Prove the $(\mathbb {N},\oplus,\otimes)$ is ring

Question

On the set of natural numbers$\mathbb { N} $, define the operations $a \oplus b := \max(a,b)$ and $a\otimes b := a+b$ Is $(\mathbb {N},\oplus,\otimes)$ is ring? commutative ring with unity? Field?

My solution :

1- $(\mathbb {N},\oplus) $ is abelian groub because :

a. It is comutative $a \oplus b = \max(a,b)= \max(b,a) =b \oplus a$

b. It is associative $(a \oplus b) \oplus c =a \oplus( b\oplus c) =\max(a,b,c)$

C. The identity of element $a$is $a $ $$a \oplus a= \max(a,a)= a $$ d.
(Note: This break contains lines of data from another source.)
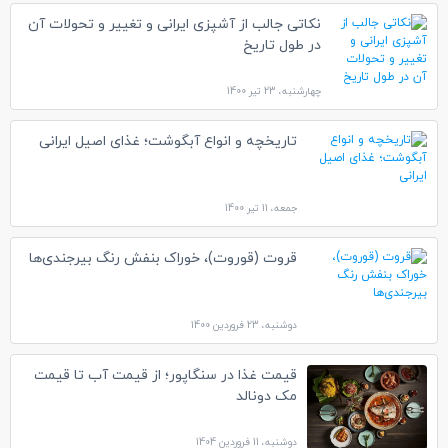
نکاتی جالب از آشپزی ایرانی و تغییر و تحولات آن
در طول تاریخ
چهارشنبه، 23 تیر 1400
تاریخچه و انواع آبگوشت؛ غذای اصیل ایرانی
جمعه، 11 تیر 1400
قروت (قوروت)، خوراک بنفش رنگ بیرجندی‌ها
دوشنبه، 23 فروردین 1400
قیمت غذا در سنگاپور؛ از قیمت آب تا قیمت
مک دونالد
دوشنبه، 11 فروردین 1404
The inverse also a $a \oplus a = \max(a,a)=a $

$(\mathbb {N},\times) $

1.it is comutative : $a\otimes b = a+b= b+a= b\otimes a$

2. $\otimes $has a identity and it is 0 $a\otimes 0 = a+0=a$

3. $\otimes $ has inverse and inverse of a is -a $a\otimes -a = a-a=0$

Distributive law: $a\otimes (b\oplus c) =a\otimes (max (b,c))= a+max( b,c) $

It is true ? If not, why?

Thanks

Answer 1

The identity for $(\mathbb{N}, \oplus)$ should be $e=0$.

Answer 2

The identity can't be dependent on $a$. Anyway you want to have $a = a \oplus e = \max(a,e)$. So for each $a$ we must have $a \ge e$, which in natural numbers is $0$ (or $1$ if you consider $\mathbb{N}$ as the set of positive integers). But then there aren't any inverses, as for $a \not = 0$ we have that $a \oplus b = \max(a,b) \ge a > 0$, so there isn't equality. Therefore $(\mathbb{N},\oplus)$ isn't a group.

Answer 3

As soon as you saw $a\oplus a=a$ for every $a$, you should have immediately seen that if this were a ring, $a=a\oplus a\oplus -a=a\oplus -a=0$, a contradiction if there exists $a\neq 0$. So it clearly can't be a ring.

But it is easy to see that it is a sub-semiring of the max-plus algebra.